__Stored items__
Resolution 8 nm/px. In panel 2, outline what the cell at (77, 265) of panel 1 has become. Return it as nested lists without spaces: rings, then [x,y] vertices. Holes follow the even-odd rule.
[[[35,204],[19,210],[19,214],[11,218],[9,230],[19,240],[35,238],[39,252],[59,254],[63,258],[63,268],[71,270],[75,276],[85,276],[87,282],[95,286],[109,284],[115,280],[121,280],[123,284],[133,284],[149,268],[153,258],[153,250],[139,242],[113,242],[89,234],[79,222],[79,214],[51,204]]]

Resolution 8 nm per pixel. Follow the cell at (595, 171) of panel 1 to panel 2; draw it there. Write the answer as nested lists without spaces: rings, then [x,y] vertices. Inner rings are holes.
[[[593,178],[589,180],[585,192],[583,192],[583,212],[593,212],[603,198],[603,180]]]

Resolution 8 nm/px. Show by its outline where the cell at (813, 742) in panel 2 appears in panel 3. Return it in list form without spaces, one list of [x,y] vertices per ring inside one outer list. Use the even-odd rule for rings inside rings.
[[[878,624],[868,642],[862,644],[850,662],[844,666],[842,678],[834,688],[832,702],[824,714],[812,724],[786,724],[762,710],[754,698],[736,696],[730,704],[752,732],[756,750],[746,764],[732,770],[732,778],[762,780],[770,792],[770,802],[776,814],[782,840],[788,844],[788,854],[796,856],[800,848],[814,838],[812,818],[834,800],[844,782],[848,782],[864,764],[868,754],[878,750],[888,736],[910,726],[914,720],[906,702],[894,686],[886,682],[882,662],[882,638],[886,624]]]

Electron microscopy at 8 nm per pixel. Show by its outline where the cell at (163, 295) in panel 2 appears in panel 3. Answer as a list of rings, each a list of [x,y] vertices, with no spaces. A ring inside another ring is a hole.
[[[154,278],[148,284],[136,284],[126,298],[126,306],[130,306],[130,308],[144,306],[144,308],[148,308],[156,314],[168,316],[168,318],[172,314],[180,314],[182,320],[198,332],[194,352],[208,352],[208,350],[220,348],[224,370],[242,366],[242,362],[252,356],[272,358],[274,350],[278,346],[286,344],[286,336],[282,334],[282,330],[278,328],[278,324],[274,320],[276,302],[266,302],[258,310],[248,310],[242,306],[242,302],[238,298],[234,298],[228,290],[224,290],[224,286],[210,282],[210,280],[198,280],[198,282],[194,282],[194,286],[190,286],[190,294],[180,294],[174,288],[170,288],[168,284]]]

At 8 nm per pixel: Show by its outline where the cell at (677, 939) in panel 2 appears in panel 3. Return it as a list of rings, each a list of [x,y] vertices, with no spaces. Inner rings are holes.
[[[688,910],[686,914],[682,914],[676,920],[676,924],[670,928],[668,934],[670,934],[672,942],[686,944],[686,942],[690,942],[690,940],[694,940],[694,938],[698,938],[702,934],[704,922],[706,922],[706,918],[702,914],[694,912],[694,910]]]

__Work required__
Word for word, return the entire set of entries.

__Response__
Resolution 8 nm/px. In panel 2, outline what the cell at (77, 265) of panel 1 has become. Return it as nested lists without spaces: rings, then [x,y] vertices. Holes follow the even-odd rule.
[[[35,204],[19,210],[19,214],[11,218],[9,230],[19,240],[35,238],[39,252],[59,254],[63,258],[63,268],[71,270],[75,276],[85,276],[87,282],[95,286],[109,284],[115,280],[121,280],[123,284],[133,284],[149,268],[153,258],[153,250],[139,242],[113,242],[89,234],[79,222],[79,214],[51,204]]]

Resolution 8 nm per pixel. Follow the cell at (595, 171) of panel 1 to panel 2; draw it there. Write the answer as nested lists without spaces: rings, then [x,y] vertices. Inner rings are holes.
[[[593,178],[589,180],[585,192],[583,192],[583,212],[593,212],[603,198],[603,180]]]

Resolution 8 nm/px. Show by its outline where the cell at (813, 742) in panel 2 appears in panel 3. Return it in list form without spaces, one list of [x,y] vertices per ring inside one outer list. Use the even-odd rule for rings inside rings.
[[[878,624],[868,642],[862,644],[850,662],[844,666],[842,678],[834,688],[832,702],[824,714],[812,724],[786,724],[762,710],[754,698],[736,696],[730,704],[752,732],[756,750],[746,764],[732,770],[732,778],[762,780],[770,792],[770,802],[776,814],[782,840],[788,844],[788,854],[796,856],[800,848],[814,838],[812,818],[834,800],[844,782],[848,782],[864,764],[868,754],[878,750],[888,736],[910,726],[914,720],[906,702],[894,686],[886,682],[882,662],[882,638],[886,624]]]

Electron microscopy at 8 nm per pixel. Show by its outline where the cell at (163, 295) in panel 2 appears in panel 3. Answer as a list of rings, each a list of [x,y] vertices, with no spaces. A ring inside another ring is a hole.
[[[154,278],[148,284],[136,284],[126,298],[126,306],[130,306],[130,308],[144,306],[144,308],[148,308],[156,314],[168,316],[168,318],[172,314],[180,314],[182,320],[198,332],[194,352],[208,352],[208,350],[220,348],[224,370],[242,366],[242,362],[252,356],[272,358],[274,350],[278,346],[286,344],[286,336],[282,334],[282,330],[278,328],[278,324],[274,320],[276,302],[266,302],[258,310],[248,310],[242,306],[242,302],[238,298],[234,298],[228,290],[224,290],[224,286],[210,282],[210,280],[198,280],[198,282],[194,282],[194,286],[190,286],[190,294],[180,294],[174,288],[170,288],[168,284]]]

At 8 nm per pixel: Show by its outline where the cell at (677, 939) in panel 2 appears in panel 3. Return it as a list of rings, each a list of [x,y] vertices, with no spaces. Inner rings are holes.
[[[688,910],[686,914],[682,914],[676,920],[676,924],[670,928],[668,934],[670,934],[672,942],[686,944],[686,942],[690,942],[690,940],[694,940],[694,938],[698,938],[702,934],[704,922],[706,922],[706,918],[702,914],[694,912],[694,910]]]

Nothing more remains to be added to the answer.